Question

1. shawn charges $15 for each lawn he mows. is this a proportional relationship? if so, determine the constant of proportionality.
2. given the table, determine whether the amount of money earned is proportional to the number of hours worked. if so, calculate the constant of proportionality and explain what it means in this situation.

time worked (hours) 0.5 4 5.5 10
money earned (dollars) 3.25 26 35.75 65

Explanation:

Step1: Recall the definition of proportionality

Two variables are proportional if the ratio of their values is constant. Let $x$ be the time worked and $y$ be the money earned. We need to check if $\frac{y}{x}$ is the same for all pairs of values.

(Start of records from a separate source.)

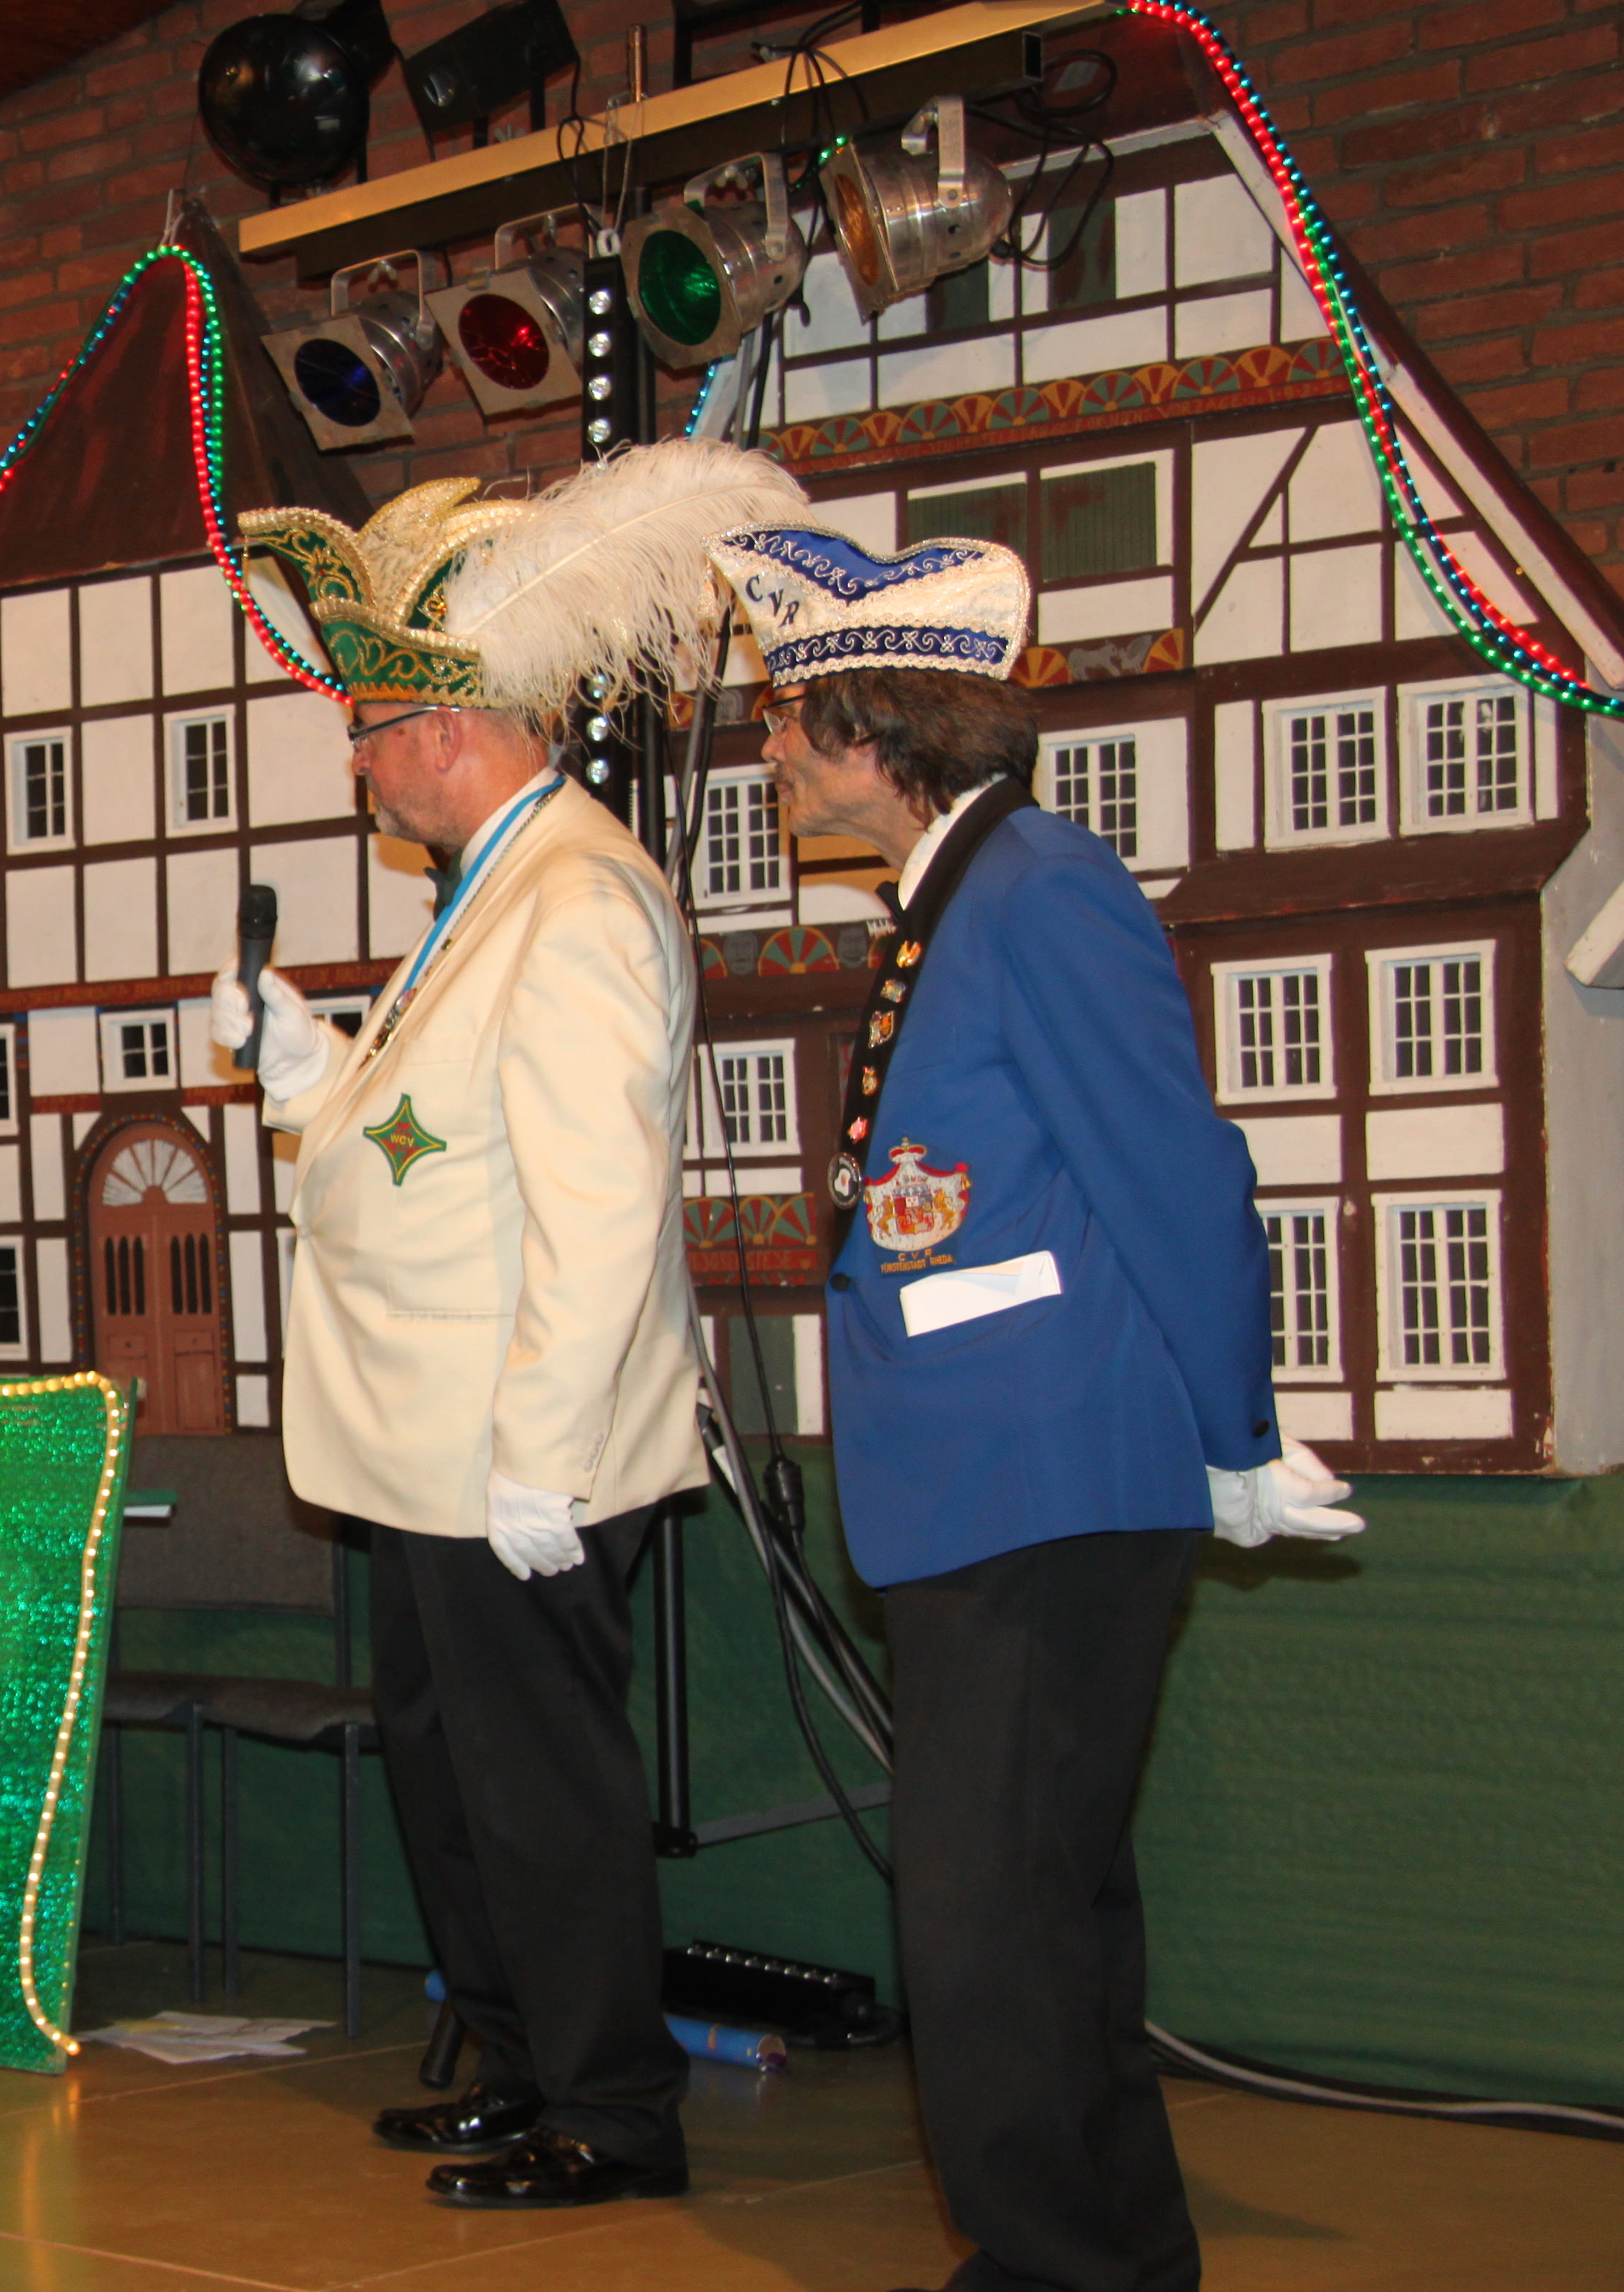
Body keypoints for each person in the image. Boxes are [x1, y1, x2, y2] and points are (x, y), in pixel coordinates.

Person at [707, 525, 1366, 2292]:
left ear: (868, 726)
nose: (769, 751)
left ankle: (1055, 2270)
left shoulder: (1040, 886)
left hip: (1047, 1486)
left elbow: (1177, 1172)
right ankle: (1110, 2263)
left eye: (785, 718)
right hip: (999, 1485)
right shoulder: (965, 893)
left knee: (990, 1931)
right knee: (1041, 1920)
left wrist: (1237, 1433)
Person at [223, 443, 807, 2209]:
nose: (357, 763)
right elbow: (431, 1141)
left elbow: (597, 1213)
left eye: (370, 731)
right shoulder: (493, 888)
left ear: (448, 729)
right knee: (455, 1775)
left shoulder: (575, 902)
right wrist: (305, 1065)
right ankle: (517, 2058)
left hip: (512, 1449)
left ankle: (613, 2109)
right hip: (434, 1448)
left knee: (540, 1788)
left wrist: (547, 1456)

Step2: Calculate the ratios for each pair

For the first pair: $x = 0.5$, $y=3.25$, then $\frac{y}{x}=\frac{3.25}{0.5}=6.5$.
For the second pair: $x = 4$, $y = 26$, then $\frac{y}{x}=\frac{26}{4}=6.5$.
For the third pair: $x = 5.5$, $y=35.75$, then $\frac{y}{x}=\frac{35.75}{5.5}=6.5$.
For the fourth pair: $x = 10$, $y = 65$, then $\frac{y}{x}=\frac{65}{10}=6.5$.

Step3: Determine if it's proportional

Since the ratio $\frac{y}{x}=6.5$ for all pairs of time - worked and money - earned values, the amount of money earned is proportional to the number of hours worked. The constant of proportionality is $6.5$. This means that for every 1 - hour increase in the time worked, the money earned increases by $6.5$ dollars.

Answer:

Yes, the amount of money earned is proportional to the number of hours worked. The constant of proportionality is $6.5$. It means that for each hour of work, $6.5$ dollars are earned.